== PROVIDED INFORMATION

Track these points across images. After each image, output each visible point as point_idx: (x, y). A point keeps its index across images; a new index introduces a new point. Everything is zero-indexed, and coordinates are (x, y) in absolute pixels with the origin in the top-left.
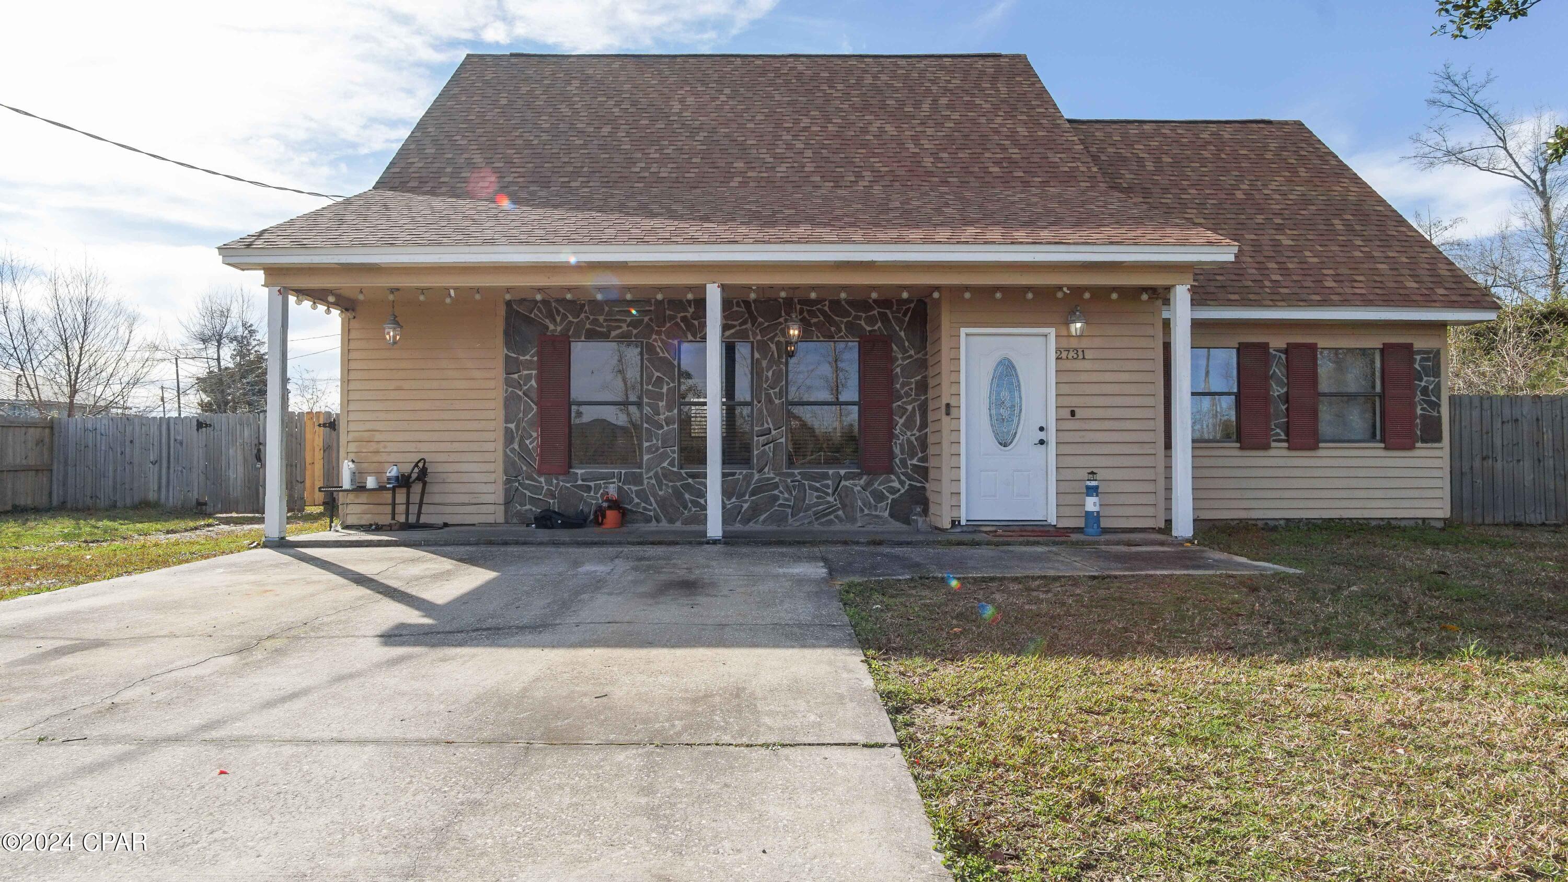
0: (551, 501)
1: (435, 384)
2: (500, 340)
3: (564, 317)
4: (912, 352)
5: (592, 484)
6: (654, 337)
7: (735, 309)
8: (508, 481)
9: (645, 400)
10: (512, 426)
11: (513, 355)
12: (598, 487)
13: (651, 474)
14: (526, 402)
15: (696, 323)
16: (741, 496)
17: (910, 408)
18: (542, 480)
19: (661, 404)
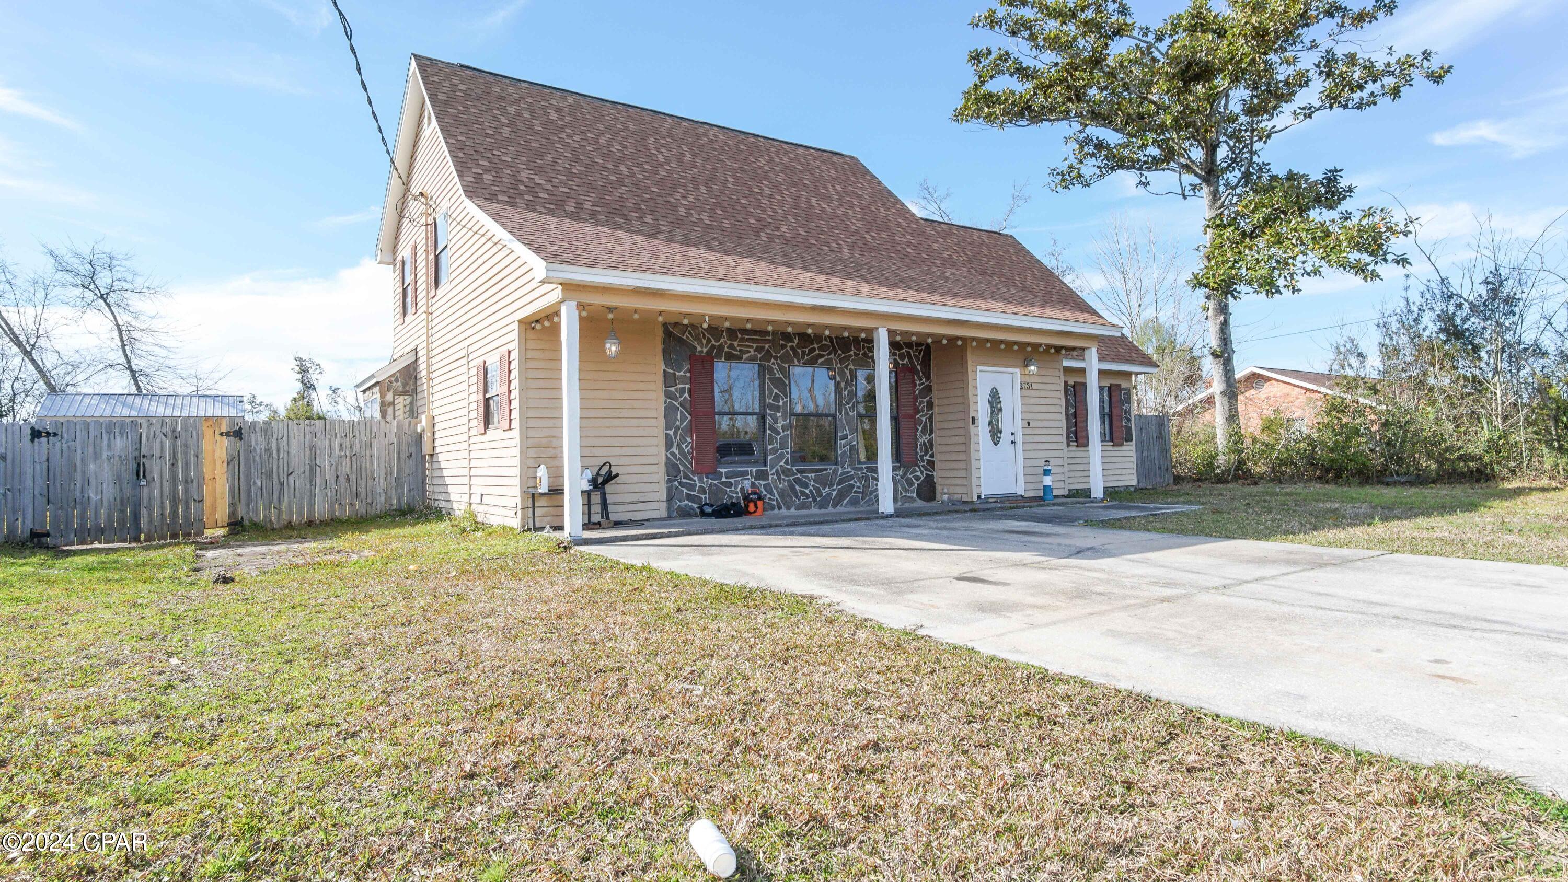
0: (703, 496)
1: (605, 394)
2: (660, 357)
3: (709, 341)
4: (924, 380)
5: (732, 480)
6: (773, 361)
7: (824, 342)
8: (669, 481)
9: (768, 411)
10: (671, 432)
11: (670, 371)
12: (737, 483)
13: (773, 471)
14: (682, 412)
15: (799, 351)
16: (831, 485)
17: (924, 419)
18: (696, 478)
19: (778, 415)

====

§ **TASK TO COMPLETE**
Restate word for word the lines starting at the one that contains "9: (645, 400)" and ending at the last line of the data. Skip every picture.

§ **RESULT**
9: (645, 400)
10: (512, 426)
11: (513, 355)
12: (598, 487)
13: (651, 474)
14: (526, 402)
15: (696, 323)
16: (741, 496)
17: (910, 408)
18: (542, 480)
19: (661, 404)
0: (703, 496)
1: (605, 394)
2: (660, 357)
3: (709, 341)
4: (924, 380)
5: (732, 480)
6: (773, 361)
7: (824, 342)
8: (669, 481)
9: (768, 411)
10: (671, 432)
11: (670, 371)
12: (737, 483)
13: (773, 471)
14: (682, 412)
15: (799, 351)
16: (831, 485)
17: (924, 419)
18: (696, 478)
19: (778, 415)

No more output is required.